Твердислав не стал дожидаться, пока кто-нибудь вслух истолкует знамение.
— Ты!.. — поднявшись с травы, прикрикнул он на Сувора. — Что затеял, смотреть срам!.. На ночь глядя мечом размахивать, чаек пугать!.. Уймись от греха!..
А самому куда как некстати вспомнился утопленник, всплывший перед носом корабля как раз когда они подходили к Роскильде. И вновь стало муторно на душе. Хотя вроде бы и добром завершилось посольство, и с Рагнаром такое замирение отговорили, на которое даже надеяться не приходилось…
У западной оконечности Котлина острова возвращавшееся посольство встретили боевые корабли из числа морской стражи, поставленной князем Рюриком. Лодьи сблизились, и на Твердиславово судно перебрался молодой воевода.
— Гой еси, государь Твердислав Радонежич, — поклонился он боярину Пеньку. — Поздорову ли возвращаешься?
Он, конечно, видел датский корабль, мирно качавшийся рядом с ладожскими лодьями, но кто и зачем шел на том корабле, знать не мог.
Воеводу этого, Вольгаста, Твердислав не любил. И за молодость — ему бы только мечтать о посвящении в кмети, а он уже воевода, мыслимое ли дело?.. — и за то, что с Рюриком из-за моря пришел, и за то, что был Вольгаст, как ни крути, храбр и толков. Боярин заложил руки за пояс:
— И ты здрав буди, Вольгаст. А о том, поздорову ли возвращаюсь, про то князю своему Вадиму сказывать стану.
— Ну добро… — усмехнулся варяг. — До Ладоги вас проводим, уж ты, Пенек, не серчай.
И, не спрашивая позволения, пошел мимо Твердяты на корму — перемолвиться с боярином Сувором.
Корабли стояли борт в борт, гребцы разговаривали. Люди Вольгаста наперебой расспрашивали о Роскильде, в котором никто из них не бывал, посольские узнавали об оставшейся дома родне. Твердята, ожидавший, когда наконец уберется варяг, помимо желания слушал их разговоры. И вот так вышло, что он далеко не первым среди своих людей услышал весть, которая успела уже перестать быть новостью для ладожан, но все равно висела над головами, как туча.

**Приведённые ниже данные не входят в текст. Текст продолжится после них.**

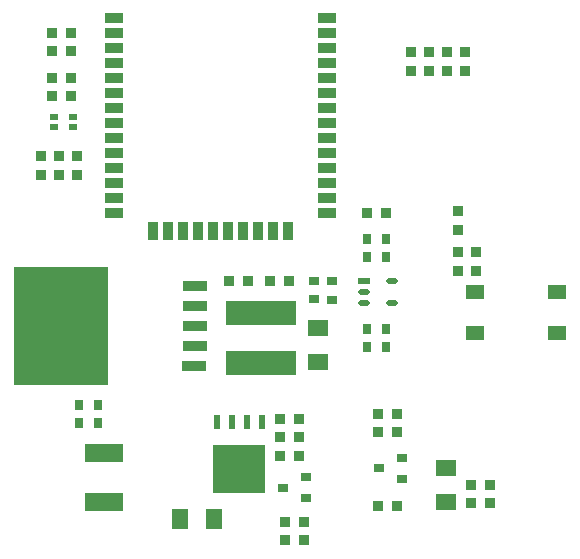
<source format=gtp>
G04*
G04 #@! TF.GenerationSoftware,Altium Limited,Altium Designer,21.6.4 (81)*
G04*
G04 Layer_Color=8421504*
%FSLAX25Y25*%
%MOIN*%
G70*
G04*
G04 #@! TF.SameCoordinates,7C905695-A8D0-471C-AD1A-FFB52B7834A9*
G04*
G04*
G04 #@! TF.FilePolarity,Positive*
G04*
G01*
G75*
%ADD17R,0.03543X0.03799*%
%ADD18R,0.06102X0.05118*%
%ADD19R,0.03150X0.02165*%
%ADD20R,0.03799X0.03543*%
%ADD21R,0.02756X0.03543*%
%ADD22R,0.03937X0.01968*%
%ADD23O,0.03937X0.01968*%
%ADD24R,0.03543X0.02756*%
%ADD25R,0.05276X0.07087*%
%ADD26R,0.12598X0.05906*%
%ADD27R,0.07087X0.05276*%
%ADD28R,0.03543X0.03150*%
%ADD29R,0.05906X0.03543*%
%ADD30R,0.03543X0.05906*%
%ADD31R,0.17362X0.16142*%
%ADD32R,0.02362X0.05118*%
%ADD33R,0.23622X0.07874*%
%ADD34R,0.07874X0.03543*%
%ADD35R,0.31496X0.39370*%
D17*
X62500Y4650D02*
D03*
Y-1650D02*
D03*
X-70500Y30350D02*
D03*
Y36650D02*
D03*
X-76500Y30350D02*
D03*
Y36650D02*
D03*
X-82500Y30350D02*
D03*
Y36650D02*
D03*
X56500Y18150D02*
D03*
Y11850D02*
D03*
Y4650D02*
D03*
Y-1650D02*
D03*
X59000Y64850D02*
D03*
Y71150D02*
D03*
X53000D02*
D03*
Y64850D02*
D03*
X47000Y71150D02*
D03*
Y64850D02*
D03*
X41000D02*
D03*
Y71150D02*
D03*
D18*
X62319Y-22390D02*
D03*
X89681Y-8610D02*
D03*
Y-22390D02*
D03*
X62319Y-8610D02*
D03*
D19*
X-71850Y46228D02*
D03*
Y49772D02*
D03*
X-78150D02*
D03*
Y46228D02*
D03*
D20*
X-78650Y56500D02*
D03*
X-72350D02*
D03*
X32650Y17500D02*
D03*
X26350D02*
D03*
X150Y-5000D02*
D03*
X-6150D02*
D03*
X-13350D02*
D03*
X-19650D02*
D03*
X3650Y-51000D02*
D03*
X-2650D02*
D03*
Y-57000D02*
D03*
X3650D02*
D03*
X-2650Y-63287D02*
D03*
X3650D02*
D03*
X-1150Y-85500D02*
D03*
X5150D02*
D03*
X-1150Y-91500D02*
D03*
X5150D02*
D03*
X-72350Y77500D02*
D03*
X-78650D02*
D03*
X-72350Y71500D02*
D03*
X-78650D02*
D03*
X-72350Y62500D02*
D03*
X-78650D02*
D03*
X29850Y-80000D02*
D03*
X36150D02*
D03*
Y-55500D02*
D03*
X29850D02*
D03*
X36150Y-49500D02*
D03*
X29850D02*
D03*
X60850Y-73000D02*
D03*
X67150D02*
D03*
X60850Y-79000D02*
D03*
X67150D02*
D03*
D21*
X32610Y9000D02*
D03*
X26390D02*
D03*
X32610Y3000D02*
D03*
X26390D02*
D03*
X32610Y-21000D02*
D03*
X26390D02*
D03*
X32610Y-27000D02*
D03*
X26390D02*
D03*
X-63390Y-46500D02*
D03*
X-69610D02*
D03*
X-63390Y-52500D02*
D03*
X-69610D02*
D03*
D22*
X25248Y-5000D02*
D03*
D23*
Y-8740D02*
D03*
Y-12480D02*
D03*
X34500Y-5000D02*
D03*
Y-12480D02*
D03*
D24*
X14500Y-5000D02*
D03*
Y-11220D02*
D03*
X8500Y-4890D02*
D03*
Y-11110D02*
D03*
D25*
X-24870Y-84500D02*
D03*
X-36130D02*
D03*
D26*
X-61500Y-62232D02*
D03*
Y-78768D02*
D03*
D27*
X10000Y-20870D02*
D03*
Y-32130D02*
D03*
X52500Y-67370D02*
D03*
Y-78630D02*
D03*
D28*
X5937Y-77543D02*
D03*
Y-70457D02*
D03*
X-1937Y-74000D02*
D03*
X30126Y-67543D02*
D03*
X38000Y-64000D02*
D03*
Y-71087D02*
D03*
D29*
X12827Y82500D02*
D03*
Y77500D02*
D03*
Y72500D02*
D03*
Y67500D02*
D03*
Y62500D02*
D03*
Y57500D02*
D03*
Y52500D02*
D03*
Y47500D02*
D03*
Y42500D02*
D03*
Y37500D02*
D03*
Y32500D02*
D03*
Y27500D02*
D03*
Y22500D02*
D03*
Y17500D02*
D03*
D03*
X-58000D02*
D03*
Y82500D02*
D03*
D03*
Y22500D02*
D03*
Y27500D02*
D03*
Y32500D02*
D03*
Y37500D02*
D03*
Y42500D02*
D03*
Y47500D02*
D03*
Y52500D02*
D03*
Y57500D02*
D03*
Y62500D02*
D03*
Y67500D02*
D03*
Y72500D02*
D03*
Y77500D02*
D03*
D30*
X-87Y11594D02*
D03*
X-5087D02*
D03*
X-10087D02*
D03*
X-15087D02*
D03*
X-20087D02*
D03*
X-25087D02*
D03*
X-30087D02*
D03*
X-35087D02*
D03*
X-40087D02*
D03*
X-45087D02*
D03*
D03*
D31*
X-16300Y-67600D02*
D03*
D32*
X-8800Y-51900D02*
D03*
X-13800D02*
D03*
X-18800D02*
D03*
X-23800D02*
D03*
D33*
X-9000Y-32268D02*
D03*
Y-15732D02*
D03*
D34*
X-31260Y-6713D02*
D03*
Y-13406D02*
D03*
Y-20098D02*
D03*
Y-26791D02*
D03*
X-31457Y-33386D02*
D03*
D35*
X-75748Y-20000D02*
D03*
M02*

</source>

Князь Вадим рассорился с князем-варягом. Совсем рассорился. Так, что тесен оказался для двоих богатый Ладожский Стол…
В обиду встало Вадиму, что после побед над датчанами стали люди вперед него воздавать Рюрику честь. Особо же молодые, жаждущие попытать счастья в боях, добыть скорую славу. Где ж им упомнить, что это он, Вадим, а прежде него Вадимовы дед и отец, хранили город крепкой рукою, без счета раз выгоняли вторгавшихся, отстраивали после пожаров!.. Они — а не находники из-за моря!..
Начался разлад, как водится, с мелочей, а завершился хорошо что не кровью.
Вздумал Рюрик отрешить ижорское племя от дани, наложенной еще дедом Вадима. Пусть, мол, лучше стражу несут в Невском Устье да по берегу Котлина озера, — больше проку, чем каждую осень гонять войско болотами за данью с лесного народа. Чем из-за каждого дерева ждать двузубой стрелы, лучше в том же лесу лишние глаза и уши иметь, да и войску, случись какая беда, — помощь дружескую, а не злую препону…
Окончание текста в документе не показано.